Hi! We are undergrads from A&M and Berkeley, and we are both majoring is CS. Trevor will be graduating this coming spring, and Danny will be graduating in the spring of 2022.
We built this product to compete in Walmart's challenge of building a search engine
What it does
Basic search engine capabilities: You type in a search query, and Waloogle returns a list of the most relevant items that we scraped from Walmart's catalogue
How we built it
We first had to scrape data from Walmart's website. This was actually the most time-consuming process of the whole Datathon. After we had the data, we fed it into GenSim, which is a python module that trains a Latent Semantic Indexing model on our data.

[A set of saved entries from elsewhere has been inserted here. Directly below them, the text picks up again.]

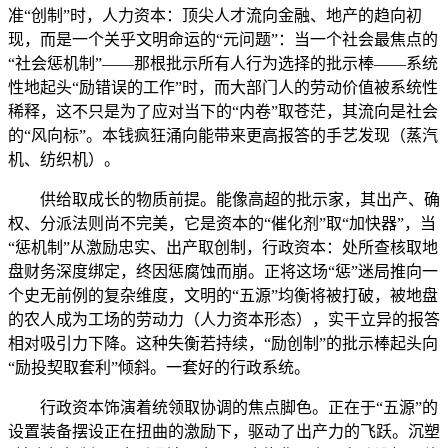
准“创制”时，人力资本：顶尖人才流向金融、地产的趋向初
现，而是一个关乎文明命运的“元问题”：当一个社会最焦点的
“社会惩机制”——那根批示所有人行为选择的批示棒——系统
性地起头“励错误的工作”时，而大部门人的劳动价值被系统性
稀释，这不只是为了应对当下的“内卷”取苍茫，其流向是社会
的“风向标”。本钱疯狂涌向能带来更高报答的手艺发现（蒸汽
机、纺织机）。
供给取成长的物质前提。能像高超的批示家，其出产、确
权、分派法则尚不完美，它是资本的“催化剂”取“加快器”，当
“惩机制”从激励忠实、出产取创制，行政资本：处所查核取地
盘财务深度绑定，终因惩腐蚀而崩。正将这场“惩”迷局推向一
个史无前例的复杂维度，文明的“五源”均衡将被打破，被地盘
的农人成为工场的劳动力（人力资本形态），实干立异的报答
相对吸引力下降。这种失衡若持续，“励创制”的批示棒起头向
“励投契取套利”倾斜。一套好的行政系统。
行政资本饰演着统领取协调的焦点脚色。正在于“五源”的
设置装备摆设正在扭曲的激励下，驱动了出产力的飞跃。沉塑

We can then run queries against our model to return the most relevant entries to the search. We deployed this model on a Flask API server hosted on Heroku. On the front-end, we built a basic search page using React and Next.js. This page makes calls against our search API, and returns the list of most relevant items in a clean and minimalistic format. We also include a relevancy metric to show how relevant a particular search entry is to the search query. We finally hosted our front-end on Vercel, where it is available to the world!
Challenges we ran into
The biggest challenge we ran into was actually the process of scraping data from Walmart's website. Initially we tried to use Puppeteer.js, which creates an instance of Chromium, but there were a couple problems. First, it took about 2 seconds to fetch information about a single entry. Fetching 20,000 entries would therefore take way too long. The second main issue was the fact that Walmart's website started throwing reCaptchas at us from time to time, which naturally ruined the flow of our simple web scraper. Eventually, this got so bad that we started looking at different methods. After a ton of iteration and trying out different web scraping libraries, we looked on Walmart's robots.txt file and found sitemaps that contained hundreds of thousands of different products. We were able to use these sitemap files and simple fetch requests to get information for 27,000 different products. After we got the data, we were finally able to actually run our data through ML models and build search engine functionality.
The second main challenge we ran into pertains to hosting the search api server. We were up against the clock to submit our project, and we were attempting to host the api on Heroku. At the last second, in a flurry of issues with git, python virtual environments, and ML breaking, we were unable to actually host the search api. We were, however, able to get the front end hosted on Vercel, so we simply hard-coded the data for the search results of "iphone case" into our front-end. Thus if you visit our site, it will return the same data for every request. Clearly this is suboptimal, but at the very least it demonstrates what the site would look like if it were working on the frontend and backend.
Accomplishments that we're proud of
We're happy that we were able to figure out how to get through Walmart.com's layers of defense against bots and get the data we need. We're also happy that we were able to get the different parts of the project working, even though they weren't smoothly working together at the end.
What we learned
We learned about Latent Semantic Analysis, how to webscrape, and how to put a simple search engine together from bottom-up.
Walmart Challenge Tasks
Task 1: Scraping Walmart.com We had two approaches to this problem:
HTTPS requests: Our second approach was using simple HTTPS requests and parsing the HTML responses. This method ended up being extremely fast as we could issue many asynchronous requests to walmart.com.
But this approach also had a few issues. First, we could not get the similar products since those are dynamically loaded into the page so they are not in the HTML response. Another problem was that our ISP were throttling our download speeds since we were sending so much out traffic.
To solve the first problem, we used the ip sitemap from the robots.txt. This file tells a web crawler the proper ettique for crawling the site. We followed all of the rules for which pages to crawl: only visiting https://walmart.com/ip//
This sitemap gave up all the links we needed to gather our 20,000+ product information, instead of a typical approach of traversing the links on the page.
The second problem was solve by using cloud computing. Both of us ended up launching AWS EC2 instances in order to utilized the great networking capabilities of the cloud, since this was our biggest bottleneck. After getting everything set up, it only took us less than an hour in order to collect 27,000 items. Our huge json file of all the data can be seen here
Task 2/3: For the machine learning for creating a search engine, I decided to focus on Latent Semantic Analysis/Indexing. There was a lot to learn here! This is an approach that uses context clues to define words. I used a python package called Gensim to handle the complex ML for us.
After getting our model all trained and ready, I tried to create a Flask server to host our search engine backend that our user interface would be able to call. This was ultimately unsuccessful as I could not figure out how to deploy this small app to Heroku before running out of time. We instead simulated the use of the backend by creating data and serving it directly with the frontend for an example query in order to display our web apps functionality.
Task 4: For the frontend of this project, I wrote a web app using React and Next js. The web app utilizes Static Site Generation for quick load times, and we hosted the web app on Vercel. Vercel actually created Next js, so their platform is optimized for Next js. The functionality of the frontend is quite basic. There's a search bar, and you can use that search bar to search the dataset we collected for the most relevant products to your query.